## PROBLEM REQUIREMENTS
An exact copy of the entries is needed, with every picture left out.

'''

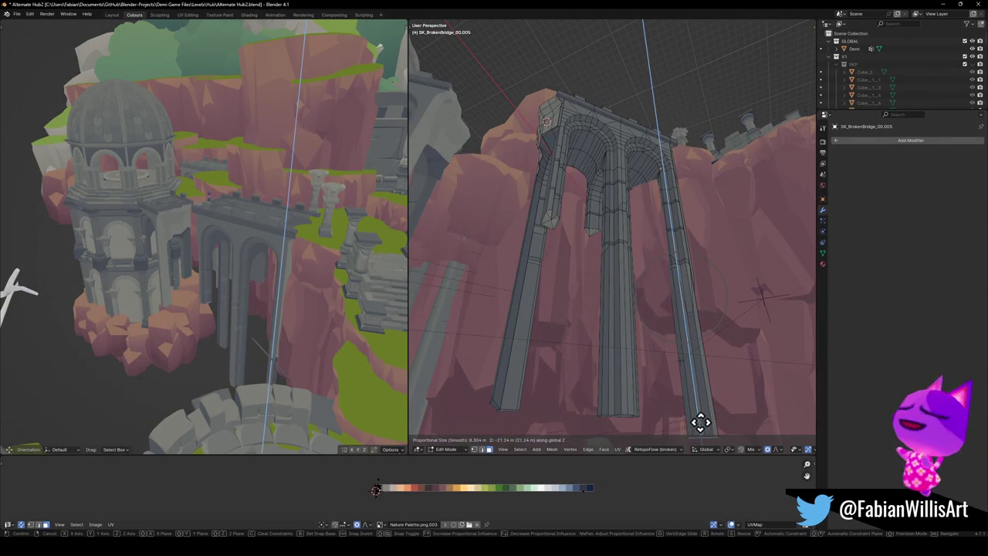
pyautogui.click(700, 422)
# - Return to Object Mode and save Alternate Hub2.blend
pyautogui.moveTo(282, 322); pyautogui.dragTo(376, 283, button='middle')
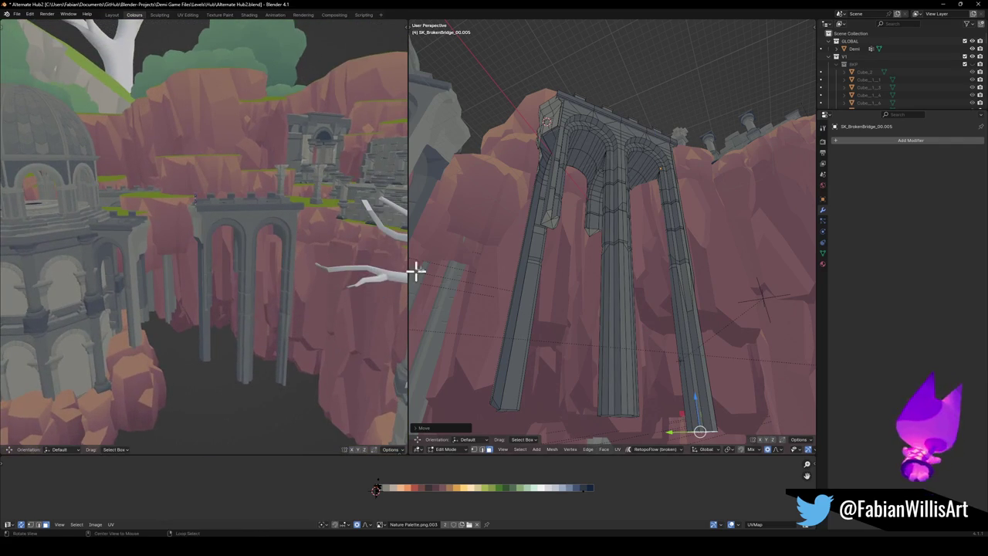
pyautogui.scroll(-3, 652, 220)
pyautogui.press('ctrl+Tab')
pyautogui.moveTo(655, 227)
pyautogui.mouseDown(button='middle')
pyautogui.moveTo(618, 242)
pyautogui.moveTo(647, 287)
pyautogui.moveTo(560, 281)
pyautogui.mouseUp(button='middle')
pyautogui.press('ctrl+s')
# - Delete cliff chunk DK_Terrain_03.191, save, and briefly check the hidden objects
pyautogui.moveTo(167, 251); pyautogui.dragTo(232, 263, button='middle')
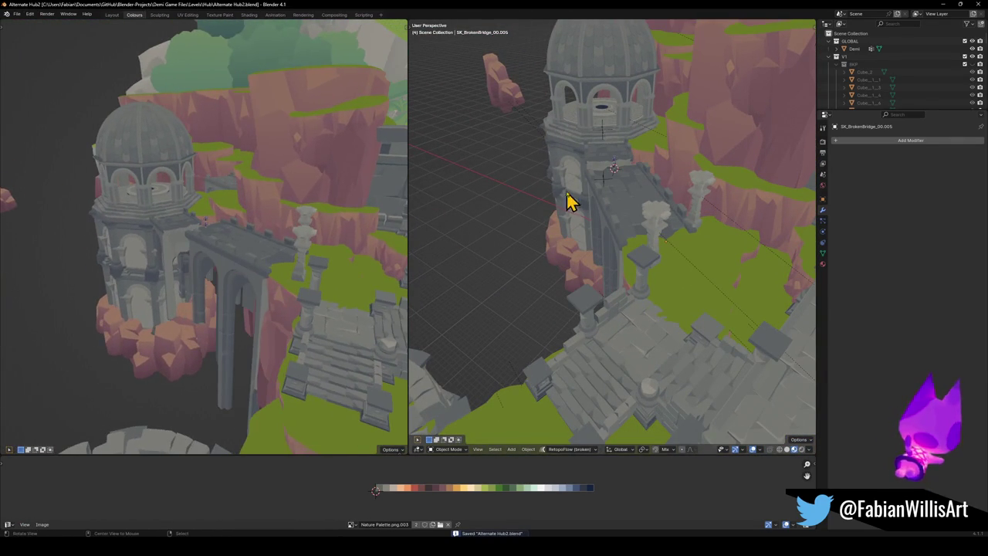
pyautogui.moveTo(662, 141)
pyautogui.mouseDown(button='middle')
pyautogui.moveTo(620, 232)
pyautogui.moveTo(642, 227)
pyautogui.mouseUp(button='middle')
pyautogui.click(594, 260)
pyautogui.moveTo(594, 261)
pyautogui.mouseDown(button='middle')
pyautogui.moveTo(600, 269)
pyautogui.moveTo(613, 214)
pyautogui.moveTo(653, 236)
pyautogui.mouseUp(button='middle')
pyautogui.press('Delete')
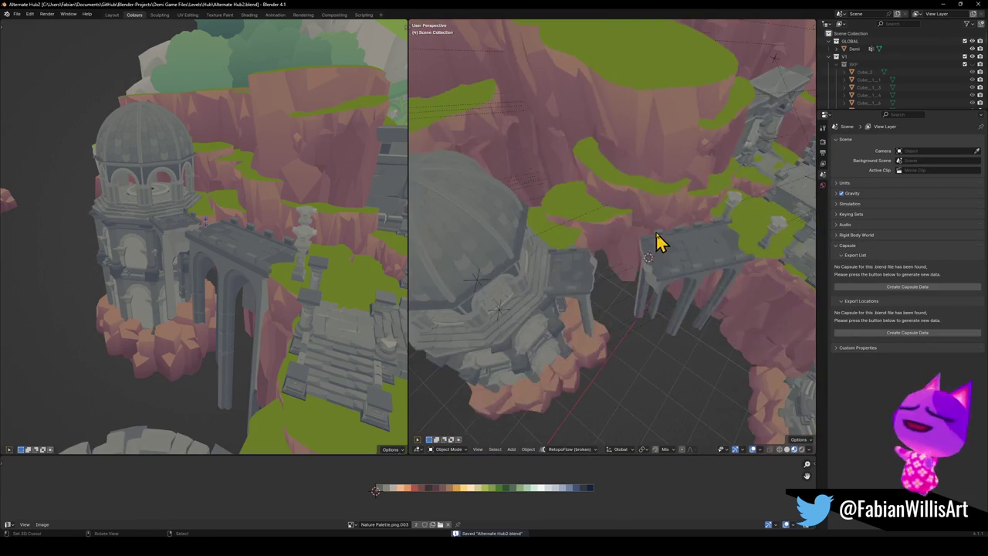
pyautogui.press('ctrl+s')
pyautogui.press('alt+h')
pyautogui.press('ctrl+z')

'''

## SOLVED PROBLEM
pyautogui.click(700, 422)
# - Return to Object Mode and save Alternate Hub2.blend
pyautogui.moveTo(282, 322); pyautogui.dragTo(376, 283, button='middle')
pyautogui.scroll(-3, 652, 220)
pyautogui.press('ctrl+Tab')
pyautogui.moveTo(655, 227)
pyautogui.mouseDown(button='middle')
pyautogui.moveTo(618, 242)
pyautogui.moveTo(647, 287)
pyautogui.moveTo(560, 281)
pyautogui.mouseUp(button='middle')
pyautogui.press('ctrl+s')
# - Delete cliff chunk DK_Terrain_03.191, save, and briefly check the hidden objects
pyautogui.moveTo(167, 251); pyautogui.dragTo(232, 263, button='middle')
pyautogui.moveTo(662, 141)
pyautogui.mouseDown(button='middle')
pyautogui.moveTo(620, 232)
pyautogui.moveTo(642, 227)
pyautogui.mouseUp(button='middle')
pyautogui.click(594, 260)
pyautogui.moveTo(594, 261)
pyautogui.mouseDown(button='middle')
pyautogui.moveTo(600, 269)
pyautogui.moveTo(613, 214)
pyautogui.moveTo(653, 236)
pyautogui.mouseUp(button='middle')
pyautogui.press('Delete')
pyautogui.press('ctrl+s')
pyautogui.press('alt+h')
pyautogui.press('ctrl+z')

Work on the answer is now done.